- **What you have to do**: Please reproduce the listing verbatim, without its images.

- **Data for this task**:
--- --- ---

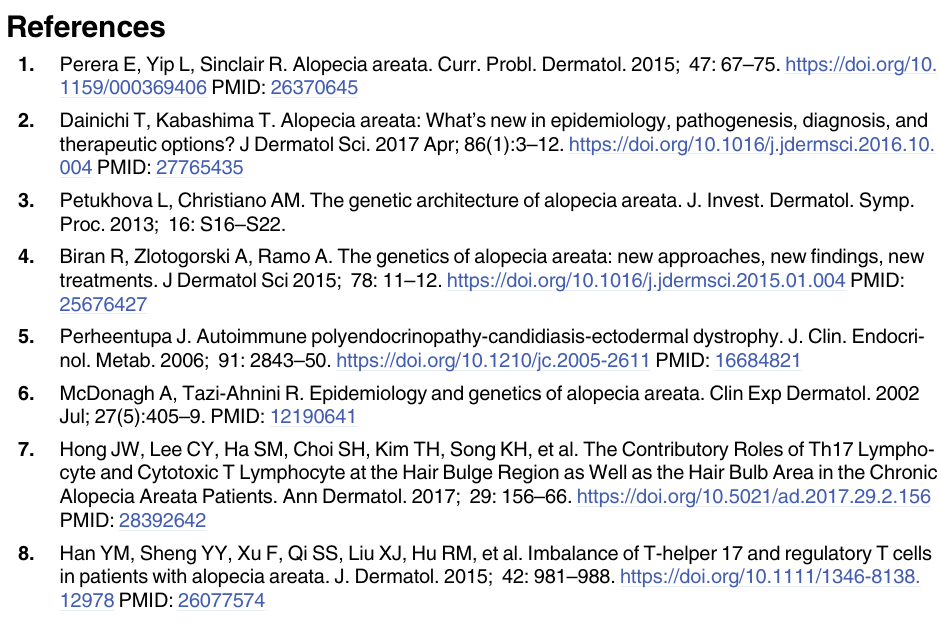
S7 Fig. Cluster density and passing filter box plot quality control. The lanes (1–8) in flow cell are represented on the X-axis. The cluster density is represented on the Y-axis. The sam- ples were loaded on lane 1 (23 samples). Cluster density in the blue box and %PF in the green box and the median shown by a red line. The cluster density and %PF boxes are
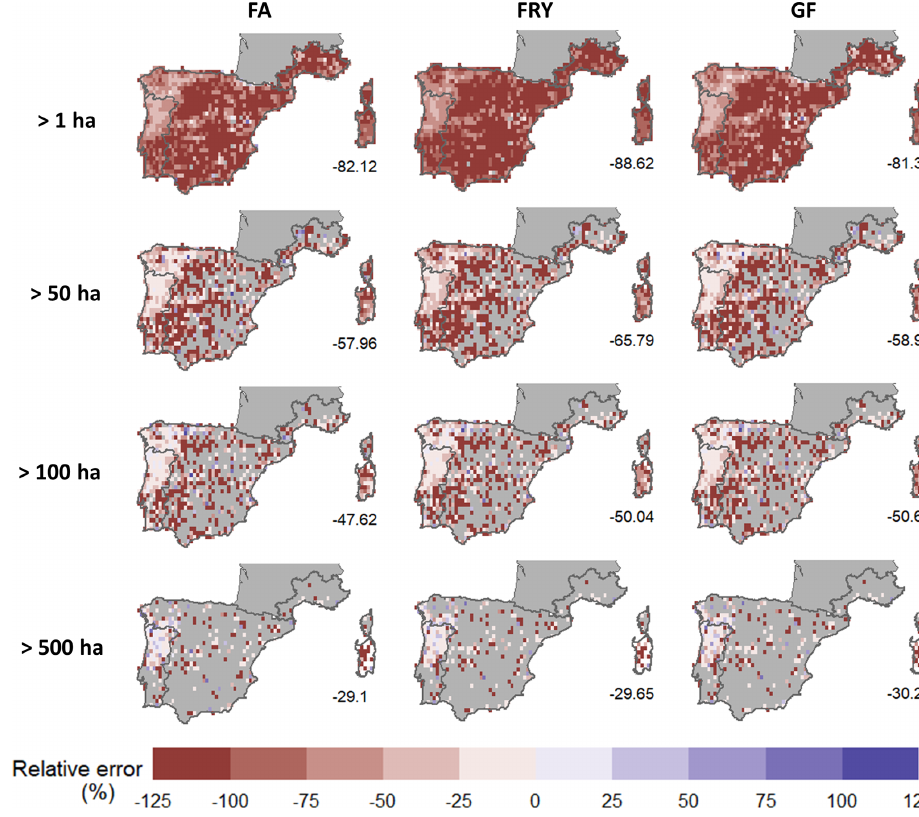
Figure 8. Same as Fig. 7 but for number of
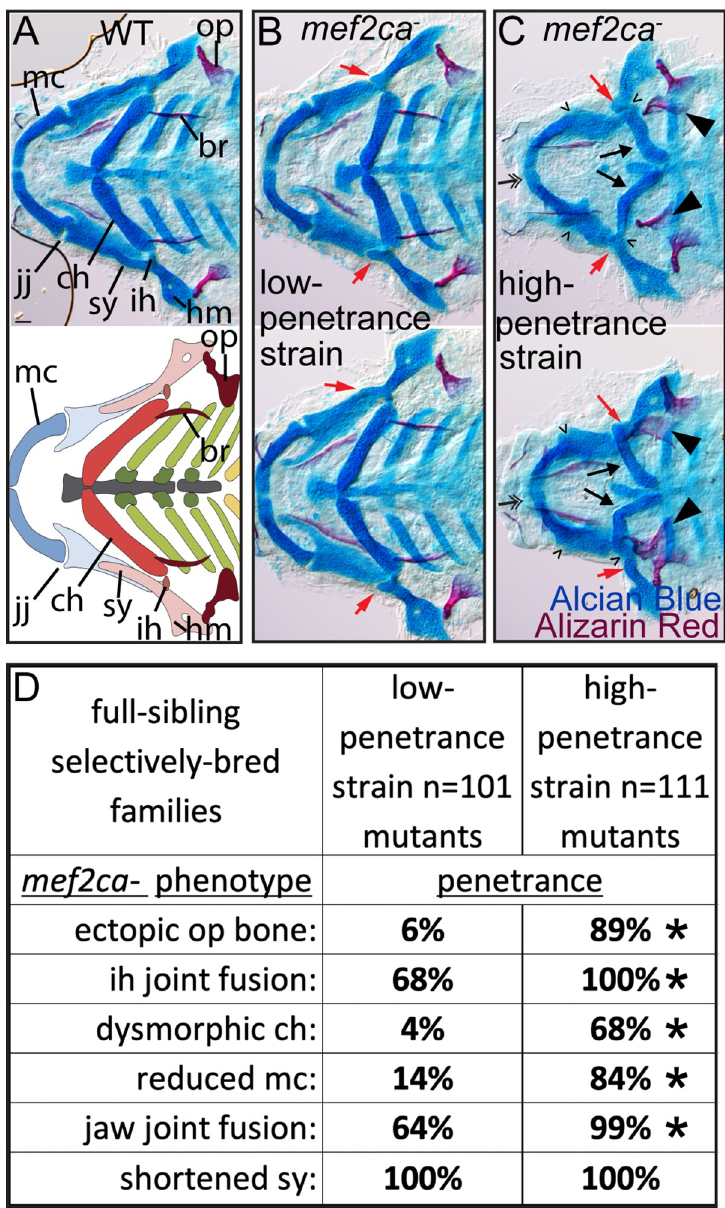
Fig 2. Selective breeding just for ectopic bone penetrance modifies penetrance of other mef2ca -associated craniofacial phenotypes to different extents. (A) Wild-type 6 days post fertilization (dpf) zebrafish larvae were stained with Alcian Blue and Alizarin Red to label cartilage and bone then flat mounted and imaged. The following craniofacial skeletal elements are indicated in the micrograph and graphic: opercle bone (op), branchiostegal ray (br), Meckel’s (mc), ceratohyal (ch), symplectic (sy) and hyomandibular (hm) cartilages, interhyal (ih) and jaw (jj) joints. Scale bar: 50 μ m. (B, C) Penetrance of most phenotypes associated with mef2ca are reduced in homozygous mutants from the low-penetrance strain compared to homozygous mutants from the high-penetrance strain including: ectopic bone (arrowheads), interhyal- and jaw-joint fusions (^), dysmorphic ch (arrows), reduced mc (double arrowhead). A shortened sy cartilage (red arrows) remains fully penetrant in both strains. (D) Penetrance of mef2ca -associated phenotypes from full-sibling low- and high-penetrance families. Asterisks indicate statistically significant penetrance differences between homozygous mutants in low-penetrance compared with high-penetrance strains (Fisher’s exact test at alpha = 0.05).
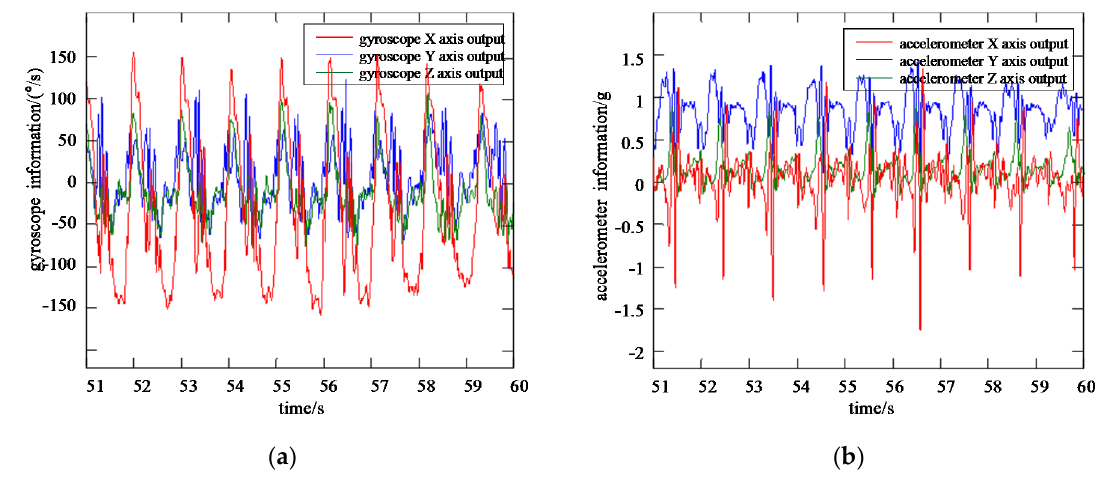
Figure 6. Gyroscope and accelerometer information from pedestrian thigh ( a ) Gyroscope information from pedestrian thigh; ( b ) Accelerometer information from pedestrian thigh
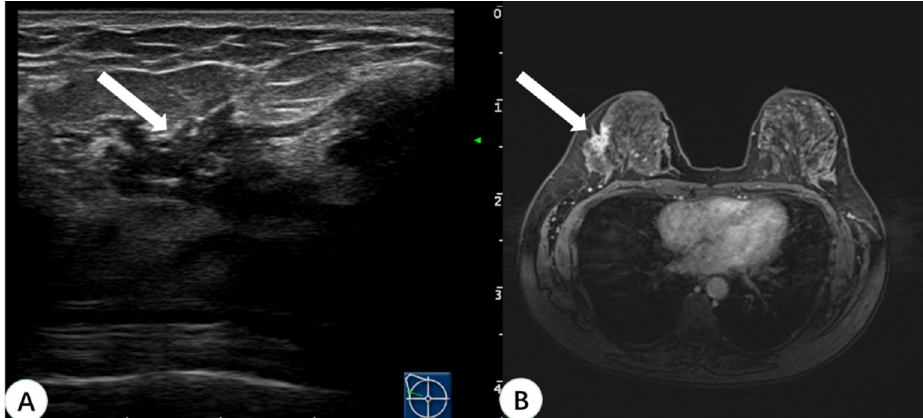
Figure 5. A 44-year-old woman with dense breast tissue underwent virtual navigation: ( A ) Real-time US with virtual navigation revealed the corresponding lesion (arrow) in the right breast at the 10-o’clock position 5 cm from the nipple, which underwent ultrasound-guided biopsy; ( B ) CE-MRI showed a non-mass enhanced lesion (arrow) in the upper outer right breast, undetected on second-look US. Pathology obtained by ultrasound-guided biopsy with virtual navigation demonstrated sclerosing adenopathy with intraductal papilloma formation. US = ultrasound; CE-MRI = contrast-enhanced magnetic resonance imaging.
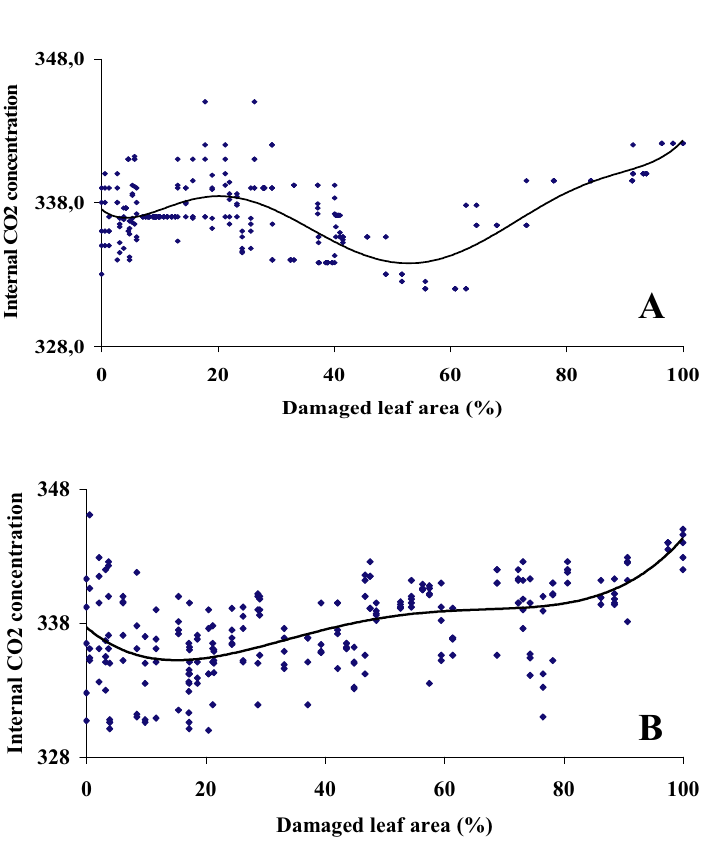
Fig. 7 – Effect of leaf area damaged (0 to 100%) by O. praelonga (A) and L. coffeella (B) on the internal concentration of CO 2 (mmol/mol) in rangpur lime and Obatã coffee leaves,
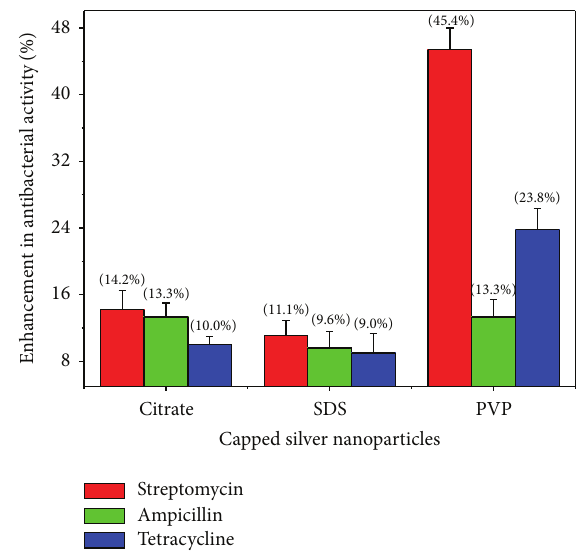
Figure 7: The percentage of enhancement in antibacterial activity observed for the antibiotics in combination with silver nanoparti- cles, against the bacterial strain S. aureus ATCC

--- --- ---

- **Result**:
S7 Fig. Cluster density and passing filter box plot quality control. The lanes (1–8) in flow cell are represented on the X-axis. The cluster density is represented on the Y-axis. The sam- ples were loaded on lane 1 (23 samples). Cluster density in the blue box and %PF in the green box and the median shown by a red line. The cluster density and %PF boxes are
Figure 8. Same as Fig. 7 but for number of
Fig 2. Selective breeding just for ectopic bone penetrance modifies penetrance of other mef2ca -associated craniofacial phenotypes to different extents. (A) Wild-type 6 days post fertilization (dpf) zebrafish larvae were stained with Alcian Blue and Alizarin Red to label cartilage and bone then flat mounted and imaged. The following craniofacial skeletal elements are indicated in the micrograph and graphic: opercle bone (op), branchiostegal ray (br), Meckel’s (mc), ceratohyal (ch), symplectic (sy) and hyomandibular (hm) cartilages, interhyal (ih) and jaw (jj) joints. Scale bar: 50 μ m. (B, C) Penetrance of most phenotypes associated with mef2ca are reduced in homozygous mutants from the low-penetrance strain compared to homozygous mutants from the high-penetrance strain including: ectopic bone (arrowheads), interhyal- and jaw-joint fusions (^), dysmorphic ch (arrows), reduced mc (double arrowhead). A shortened sy cartilage (red arrows) remains fully penetrant in both strains. (D) Penetrance of mef2ca -associated phenotypes from full-sibling low- and high-penetrance families. Asterisks indicate statistically significant penetrance differences between homozygous mutants in low-penetrance compared with high-penetrance strains (Fisher’s exact test at alpha = 0.05).
Figure 6. Gyroscope and accelerometer information from pedestrian thigh ( a ) Gyroscope information from pedestrian thigh; ( b ) Accelerometer information from pedestrian thigh
Figure 5. A 44-year-old woman with dense breast tissue underwent virtual navigation: ( A ) Real-time US with virtual navigation revealed the corresponding lesion (arrow) in the right breast at the 10-o’clock position 5 cm from the nipple, which underwent ultrasound-guided biopsy; ( B ) CE-MRI showed a non-mass enhanced lesion (arrow) in the upper outer right breast, undetected on second-look US. Pathology obtained by ultrasound-guided biopsy with virtual navigation demonstrated sclerosing adenopathy with intraductal papilloma formation. US = ultrasound; CE-MRI = contrast-enhanced magnetic resonance imaging.
Fig. 7 – Effect of leaf area damaged (0 to 100%) by O. praelonga (A) and L. coffeella (B) on the internal concentration of CO 2 (mmol/mol) in rangpur lime and Obatã coffee leaves,
Figure 7: The percentage of enhancement in antibacterial activity observed for the antibiotics in combination with silver nanoparti- cles, against the bacterial strain S. aureus ATCC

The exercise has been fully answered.